Where Clarence Stands Now — and What He Is Doing Differently
When I spoke with Clarence again by phone in March 2026, roughly a month after the library event, he had made tangible progress on the debts he could control. He’d negotiated a payment plan with Cook County for the $4,200 in property tax arrears, agreeing to pay $350 per month until the balance was cleared. He’d also contacted the original lender on the co-signed auto loan and requested a goodwill adjustment letter — a long shot, he acknowledged, but one he was willing to try.
“I’ve accepted that the credit score is going to take time,” Clarence told me. “What I can do is stop adding to the problem and start building a record of doing the boring things right — paying on time, keeping balances down.
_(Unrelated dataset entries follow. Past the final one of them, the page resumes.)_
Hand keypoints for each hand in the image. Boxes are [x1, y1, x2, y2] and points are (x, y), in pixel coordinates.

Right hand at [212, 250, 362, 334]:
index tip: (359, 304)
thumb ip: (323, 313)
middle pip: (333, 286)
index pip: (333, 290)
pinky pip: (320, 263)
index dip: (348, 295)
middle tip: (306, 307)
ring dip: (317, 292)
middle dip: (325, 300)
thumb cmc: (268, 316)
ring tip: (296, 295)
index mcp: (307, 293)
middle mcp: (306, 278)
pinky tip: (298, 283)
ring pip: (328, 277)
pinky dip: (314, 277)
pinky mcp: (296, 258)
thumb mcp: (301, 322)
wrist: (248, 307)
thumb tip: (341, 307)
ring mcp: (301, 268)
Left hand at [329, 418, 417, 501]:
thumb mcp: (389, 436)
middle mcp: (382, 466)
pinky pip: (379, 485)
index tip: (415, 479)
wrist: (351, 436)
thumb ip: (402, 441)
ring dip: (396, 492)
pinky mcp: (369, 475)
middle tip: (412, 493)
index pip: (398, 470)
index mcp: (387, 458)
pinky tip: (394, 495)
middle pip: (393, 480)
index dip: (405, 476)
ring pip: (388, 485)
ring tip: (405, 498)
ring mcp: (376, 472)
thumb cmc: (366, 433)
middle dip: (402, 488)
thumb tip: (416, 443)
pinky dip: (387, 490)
By the time I’m 65, I want to walk into that Medigap enrollment window with as clean a slate as I can manage.”
He’s also become more deliberate about reviewing his Social Security earnings record, something the event volunteers had encouraged all attendees to do. For freelancers especially, errors in the earnings record can reduce eventual retirement benefits — and Clarence, who had a two-year gap with lower reported income during the divorce proceedings, wanted to make sure those years reflected accurate figures.
The Reflection: Seven Years Is Not Enough Time to Be Careless
What stayed with me after talking to Clarence wasn’t the debt figures or the enrollment windows — it was his awareness that the decisions he was making right now, at 58, would define the range of choices available to him at 65. That’s a kind of financial consciousness that most people only develop after a costly mistake forces it on them.
He still carries the legal pad. He still loses sleep over variables he can’t control. But he also walked out of that library with a firmer grip on the variables he can. For someone rebuilding at 58, that distinction — between what’s fixable and what must simply be managed — may be the most valuable thing he took home.
Clarence Fulton’s story isn’t a cautionary tale about one bad decision. It’s about the compounding weight of several imperfect ones, and the methodical, unglamorous work of undoing them before a deadline that doesn’t move for anyone.